What else counts as similarly minor? Let’s list a few things:
Diabetes.
Sleep apnea severe enough to require a machine to breath at night.
A rare and difficult to treat and incurable lung illness called eosinophilic granuloma.
Pain from war wounds so severe that helmet wearing is forbidden by medical profile. Or pain so disabling that you cannot bear the weight of the protective armor plates and do without them as you go on patrol in IED loaded zones.
Herniated spinal disks. I have HAD this, I wrecked four of the disks out of seven in my neck. The pain is unrelenting, I could not grasp items securely in my hands, I could not possibly have held a gun steady enough to hit the target, nor could I have put on a gas mask in time to save my life. It took two surgeries and FIVE YEARS of healing and rehab to regain even 65% of my former strength and use. These soldiers are not getting surgery, they are given useless and addictive drugs and sent back to war. Or they are given surgery and more pain and then sent back to war.

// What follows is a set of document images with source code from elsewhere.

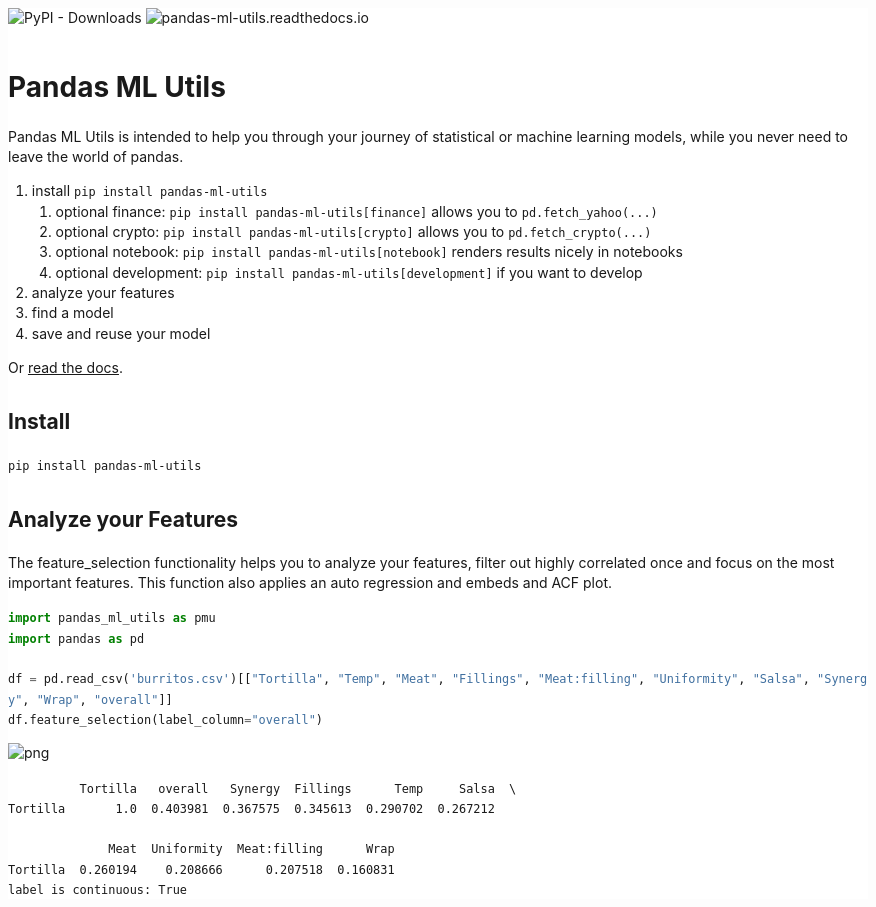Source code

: ![PyPI - Downloads](https://img.shields.io/pypi/dw/pandas-ml-utils)
![pandas-ml-utils.readthedocs.io](https://readthedocs.org/projects/pandas-ml-utils/badge/?version=latest&style=plastic
)
# Pandas ML Utils

Pandas ML Utils is intended to help you through your journey of statistical or machine learning models, 
while you never need to leave the world of pandas.

 1. install `pip install pandas-ml-utils`
    1. optional finance: `pip install pandas-ml-utils[finance]` allows you to `pd.fetch_yahoo(...)`
    1. optional crypto: `pip install pandas-ml-utils[crypto]` allows you to `pd.fetch_crypto(...)`
    1. optional notebook: `pip install pandas-ml-utils[notebook]` renders results nicely in notebooks 
    1. optional development: `pip install pandas-ml-utils[development]` if you want to develop 
 1. analyze your features
 1. find a model
 1. save and reuse your model

Or [read the docs](https://pandas-ml-utils.readthedocs.io/en/latest/).

## Install
```bash
pip install pandas-ml-utils
```

## Analyze your Features

The feature_selection functionality helps you to analyze your features, filter out highly correlated once and focus on the most important features. This function also applies an auto regression and embeds and ACF plot.


```python
import pandas_ml_utils as pmu
import pandas as pd

df = pd.read_csv('burritos.csv')[["Tortilla", "Temp", "Meat", "Fillings", "Meat:filling", "Uniformity", "Salsa", "Synergy", "Wrap", "overall"]]
df.feature_selection(label_column="overall")

```


![png](https://raw.githubusercontent.com/KIC/pandas_ml_utils/master/Readme_files/Readme_2_0.png)


              Tortilla   overall   Synergy  Fillings      Temp     Salsa  \
    Tortilla       1.0  0.403981  0.367575  0.345613  0.290702  0.267212   
    
                  Meat  Uniformity  Meat:filling      Wrap  
    Tortilla  0.260194    0.208666      0.207518  0.160831  
    label is continuous: True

Knee surgery recipients…some of them classed as “permanently disabled” afterwards. My son was medically discharged in this condition. He can’t walk more than 100 feet without nigh incapacitating pain, he sometimes can’t drive a standard transmission vehicle because his “clutch” leg locks. He can’t bike, carry heavy gear, or any of other favorite activities. He cannot run and is often in agony. Men just like him and in worse shape on in a war zone now.
I could go on and on. The Army contends that it is just innocent and honest mistakes. The men and women being sent not only fear for their own lives since they know their incapacity, they fear for the comrades they cannot adequately protect in desperate situations. And when doctors DO find their medical ethical p’s and q’s? Commanders have the option of over-ruling them and sending the troop anyway.
Besides the physically battered and broken being sent back, many units have now served FOUR terms in the war zone. In Viet Nam, they served 12 months…and only more if they voluntarily signed up. But now, in the “Volunteer Army” they can be sent back again and again, and the popular (not with soldiers) “stop loss” order keeps them in the military past their expected tour of service. It is a back door draft and without it, they would have already had to admit they don’t have enough military for the wars already in progress.
How many more will they need if we start more wars? With Iran, or Gods forfend…with Russia? The mind boggles. And here is where I must interject a bit of real mean nastiness for the small crew of Democratic voters who are angry enough to “vote Green” or otherwise rather than support Obama. If you truly believe it doesn’t matter who wins the next four years in office, make sure your high school and college aged children take Spanish as a language choice. Because Canada is slamming the door and your sons and daughters will NOT be safe. It is one thing to be patriotic, it is another to throw a whole military into a meat grinder with no exit door. Eventually, they will draft. Because they will run out of volunteers.
Your Senator most likely has a staffer who is dedicated to military and veteran issues. Learn the name and phone number and email address of this person and keep after them. Do NOT shut up or be re-assured that it is “only a few mistakes” or be told that “a few soldiers contacted us and we helped them” because getting through to the Senator’s office is a bit tougher from Iraq or Afghanistan.
And remember, after all, the walking wounded won’t be able to walk or fight forever. Even angels and valkyries must weep as witnesses to this horror. Athena turns her head in shame. If you don’t all speak up for these men and women NOW, who will be left to speak for your children?